Gaia Furrer will never forget her first edition as Artistic Director of Venice’s Giornate degli Autori, mainly because she kept thinking it might not happen at all.
It was in 2020. “Up until the start of the festival, I was expecting a phone call saying they were pulling the plug,” Furrer tells The Film Verdict.
“It was very emotional to introduce the very first screening, with Andrea Purgatori by my side, as he had been appointed almost at the same time as me,” she says, referring to the Giornate’s late President, the acclaimed journalist and screenwriter who passed away in July. The Giornate also lost another of its legendary founders, Cito Maselli, this year. “There were a few setbacks, such as not being able to have certain directors in attendance because of lockdown rules, but overall I look back on those 2020 days quite fondly.”

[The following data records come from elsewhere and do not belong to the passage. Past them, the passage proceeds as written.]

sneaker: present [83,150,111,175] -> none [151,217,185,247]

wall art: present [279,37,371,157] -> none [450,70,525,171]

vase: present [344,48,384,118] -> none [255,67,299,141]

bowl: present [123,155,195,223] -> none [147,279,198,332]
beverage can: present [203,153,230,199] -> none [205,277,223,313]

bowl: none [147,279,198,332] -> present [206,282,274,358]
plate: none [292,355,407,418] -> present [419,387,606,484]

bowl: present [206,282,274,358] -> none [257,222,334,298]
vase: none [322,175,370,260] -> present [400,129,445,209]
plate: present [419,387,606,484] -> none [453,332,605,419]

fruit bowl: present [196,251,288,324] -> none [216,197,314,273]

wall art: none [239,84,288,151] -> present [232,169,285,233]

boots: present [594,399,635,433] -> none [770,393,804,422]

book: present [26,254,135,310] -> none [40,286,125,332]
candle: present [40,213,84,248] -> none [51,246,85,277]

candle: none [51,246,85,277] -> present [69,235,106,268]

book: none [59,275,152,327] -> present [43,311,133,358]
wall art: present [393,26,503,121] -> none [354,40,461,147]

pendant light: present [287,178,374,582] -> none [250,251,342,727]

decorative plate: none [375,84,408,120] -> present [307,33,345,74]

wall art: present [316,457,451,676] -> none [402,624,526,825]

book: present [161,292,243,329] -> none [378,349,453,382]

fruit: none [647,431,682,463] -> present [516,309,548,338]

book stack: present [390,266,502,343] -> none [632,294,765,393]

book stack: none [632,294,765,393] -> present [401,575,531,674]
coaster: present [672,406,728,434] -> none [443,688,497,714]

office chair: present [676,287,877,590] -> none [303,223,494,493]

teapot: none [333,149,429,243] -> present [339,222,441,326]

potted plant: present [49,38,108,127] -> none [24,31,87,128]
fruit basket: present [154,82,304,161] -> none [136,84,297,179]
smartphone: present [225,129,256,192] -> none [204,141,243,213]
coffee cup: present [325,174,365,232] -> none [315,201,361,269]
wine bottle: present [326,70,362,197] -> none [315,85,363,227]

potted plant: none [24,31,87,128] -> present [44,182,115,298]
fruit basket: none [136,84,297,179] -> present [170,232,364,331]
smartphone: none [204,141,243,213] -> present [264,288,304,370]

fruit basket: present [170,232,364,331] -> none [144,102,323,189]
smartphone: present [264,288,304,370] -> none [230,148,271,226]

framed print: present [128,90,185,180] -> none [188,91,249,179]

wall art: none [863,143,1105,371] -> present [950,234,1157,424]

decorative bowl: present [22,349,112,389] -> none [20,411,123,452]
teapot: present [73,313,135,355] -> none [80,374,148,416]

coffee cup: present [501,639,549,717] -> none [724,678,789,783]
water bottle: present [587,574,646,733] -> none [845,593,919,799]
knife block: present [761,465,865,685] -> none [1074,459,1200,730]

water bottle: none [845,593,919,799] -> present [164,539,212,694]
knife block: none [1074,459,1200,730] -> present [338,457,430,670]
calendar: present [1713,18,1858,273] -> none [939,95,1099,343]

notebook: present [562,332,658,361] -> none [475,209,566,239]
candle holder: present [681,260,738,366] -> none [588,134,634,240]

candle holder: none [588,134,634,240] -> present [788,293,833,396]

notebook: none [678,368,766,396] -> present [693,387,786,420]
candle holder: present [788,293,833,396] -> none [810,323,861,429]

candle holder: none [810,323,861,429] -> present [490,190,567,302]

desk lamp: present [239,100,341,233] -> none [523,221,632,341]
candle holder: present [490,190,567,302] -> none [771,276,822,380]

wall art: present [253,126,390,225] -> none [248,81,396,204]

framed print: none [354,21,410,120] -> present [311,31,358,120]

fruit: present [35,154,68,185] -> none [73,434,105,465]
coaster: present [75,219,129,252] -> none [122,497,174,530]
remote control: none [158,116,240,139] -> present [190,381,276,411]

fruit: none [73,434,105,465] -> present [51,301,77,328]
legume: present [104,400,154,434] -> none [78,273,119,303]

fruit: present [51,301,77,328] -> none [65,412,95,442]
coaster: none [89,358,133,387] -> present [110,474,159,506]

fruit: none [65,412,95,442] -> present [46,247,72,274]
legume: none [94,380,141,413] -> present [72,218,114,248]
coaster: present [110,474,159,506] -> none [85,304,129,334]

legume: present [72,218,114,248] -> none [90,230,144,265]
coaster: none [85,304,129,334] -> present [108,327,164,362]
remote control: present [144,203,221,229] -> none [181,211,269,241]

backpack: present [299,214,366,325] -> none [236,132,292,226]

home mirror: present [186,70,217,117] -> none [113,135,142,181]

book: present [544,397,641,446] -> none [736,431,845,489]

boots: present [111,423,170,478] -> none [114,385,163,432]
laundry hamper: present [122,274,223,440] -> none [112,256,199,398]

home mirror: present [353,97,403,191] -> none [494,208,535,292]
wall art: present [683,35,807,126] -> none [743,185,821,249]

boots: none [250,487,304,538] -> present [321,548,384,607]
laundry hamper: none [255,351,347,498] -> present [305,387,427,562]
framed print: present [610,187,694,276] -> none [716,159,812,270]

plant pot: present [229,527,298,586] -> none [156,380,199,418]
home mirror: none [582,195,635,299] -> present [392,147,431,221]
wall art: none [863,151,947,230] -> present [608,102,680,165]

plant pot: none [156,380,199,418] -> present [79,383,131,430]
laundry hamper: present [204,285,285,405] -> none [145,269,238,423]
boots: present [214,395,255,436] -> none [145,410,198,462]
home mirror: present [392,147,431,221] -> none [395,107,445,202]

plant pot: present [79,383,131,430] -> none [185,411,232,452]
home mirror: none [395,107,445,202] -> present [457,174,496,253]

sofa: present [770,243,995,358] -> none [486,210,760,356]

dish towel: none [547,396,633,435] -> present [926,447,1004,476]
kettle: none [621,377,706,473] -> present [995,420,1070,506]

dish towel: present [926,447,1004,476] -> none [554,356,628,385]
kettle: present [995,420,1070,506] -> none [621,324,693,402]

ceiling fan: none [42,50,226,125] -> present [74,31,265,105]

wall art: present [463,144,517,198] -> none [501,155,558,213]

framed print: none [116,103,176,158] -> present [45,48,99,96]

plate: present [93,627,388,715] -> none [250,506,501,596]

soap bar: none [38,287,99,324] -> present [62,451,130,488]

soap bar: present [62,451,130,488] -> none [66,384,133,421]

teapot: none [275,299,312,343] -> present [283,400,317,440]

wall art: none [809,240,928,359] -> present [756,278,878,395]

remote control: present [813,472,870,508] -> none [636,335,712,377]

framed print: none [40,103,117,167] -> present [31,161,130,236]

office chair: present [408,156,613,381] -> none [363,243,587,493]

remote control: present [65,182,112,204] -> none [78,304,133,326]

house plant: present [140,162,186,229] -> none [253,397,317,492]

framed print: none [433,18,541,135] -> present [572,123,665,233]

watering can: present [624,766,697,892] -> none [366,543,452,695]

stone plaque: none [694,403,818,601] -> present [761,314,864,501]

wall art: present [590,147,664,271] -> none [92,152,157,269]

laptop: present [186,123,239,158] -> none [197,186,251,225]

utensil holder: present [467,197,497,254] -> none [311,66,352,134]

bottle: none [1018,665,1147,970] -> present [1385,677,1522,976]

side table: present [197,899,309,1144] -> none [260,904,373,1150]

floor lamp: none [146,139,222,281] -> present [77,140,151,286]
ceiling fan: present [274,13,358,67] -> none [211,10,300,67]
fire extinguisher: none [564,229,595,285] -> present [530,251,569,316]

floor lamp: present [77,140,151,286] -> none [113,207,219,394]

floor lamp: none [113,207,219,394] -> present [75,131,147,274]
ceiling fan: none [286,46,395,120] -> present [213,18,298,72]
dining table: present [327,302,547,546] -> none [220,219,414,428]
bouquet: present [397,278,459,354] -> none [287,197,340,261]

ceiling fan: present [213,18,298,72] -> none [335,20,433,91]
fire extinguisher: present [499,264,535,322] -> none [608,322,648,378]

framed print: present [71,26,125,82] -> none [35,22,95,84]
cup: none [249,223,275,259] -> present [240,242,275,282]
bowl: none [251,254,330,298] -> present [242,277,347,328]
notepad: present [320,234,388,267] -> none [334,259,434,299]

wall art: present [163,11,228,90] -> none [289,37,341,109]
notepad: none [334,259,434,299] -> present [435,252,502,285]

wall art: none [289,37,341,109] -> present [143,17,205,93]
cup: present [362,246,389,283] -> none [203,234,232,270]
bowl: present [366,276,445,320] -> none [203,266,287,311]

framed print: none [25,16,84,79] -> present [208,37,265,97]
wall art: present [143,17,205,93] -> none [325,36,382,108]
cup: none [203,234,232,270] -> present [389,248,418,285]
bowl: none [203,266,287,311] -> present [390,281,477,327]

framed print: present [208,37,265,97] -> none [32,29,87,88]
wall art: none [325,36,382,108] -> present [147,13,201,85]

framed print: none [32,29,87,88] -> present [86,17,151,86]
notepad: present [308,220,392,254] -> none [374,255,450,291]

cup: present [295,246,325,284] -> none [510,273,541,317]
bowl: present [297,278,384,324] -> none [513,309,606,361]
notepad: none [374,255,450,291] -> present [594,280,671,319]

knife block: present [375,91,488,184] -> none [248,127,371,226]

One memorable incident involved the premiere screening of the Franco-Algerian film Honey Cigar, with one attending member of the press not realizing the director, first-timer Kamir Aïnouz, was not to be mistaken for her similarly named brother (and fellow filmmaker) Karim. “That was hilarious, it may have been the most shared moment of the festival, because Kamir posted the video of that moment all over social media.”
While the Venice Film Festival as a whole turned 90 last year (and is celebrating its 80th edition this year), the Giornate are also in a somewhat celebratory mood as they turn 20, although their shindigs are a much more muted affair.
Furrer explains: “We are showing the restored print of Jean-Marc Valleé’s C.R.A.Z.Y. on the 31st, because he meant a lot to the Giornate, and we’ve always had a strong bond with filmmakers from Québec. But we’re not making a big deal out of the anniversary or trying to get more media attention, because that’s not who we are. If we wanted that, we could have slotted Sidonie au Japon, starring Isabelle Huppert, as our opening film.” The French actress will be attending the premiere, and Peter Sarsgaard will also be Lido-bound for the section’s closing movie, Coup!. Because it’s an independent production, Sarsgaard – also one of the producers – will not be affected by the rules of the current SAG-AFTRA strike, which did not impact the Giornate line-up in the slightest.
“We barely screen any American movies, so we didn’t have any issues like the Official Selection did.” In fact, part of Furrer’s philosophy is to give the Giornate their own identity, with a more varied selection. “I don’t have a checklist of countries to specifically include each year,” she says, “but we do try to go beyond the triangle of Italy, France and the US, which are conspicuously represented at festivals in general and Venice in particular.”
The aforementioned Québec, for example, birthed the film with the single coolest title of the entire festival: Humanist Vampire Seeking Consenting Suicidal Person. “It’s all in the title,” Furrer points out, “although there is a bit more to it than that. I’m curious to see the other vampire movies across the rest of the program, I think each section has one this year.”
Speaking of other sections, the notion of sidebars coexisting with the Official Selection is always a tricky one. How do the Giornate handle that balance? “Organizational matters aside, there’s no communication between us and the Official Selection. I do, however, keep in touch with Beatrice Fiorentino, who’s in charge of the International Critics Week. We do not talk about the selection process per se, but if there’s a film on both of our radars, we discuss it to figure out where it will play better. We both think that kind of cooperation is a good thing.”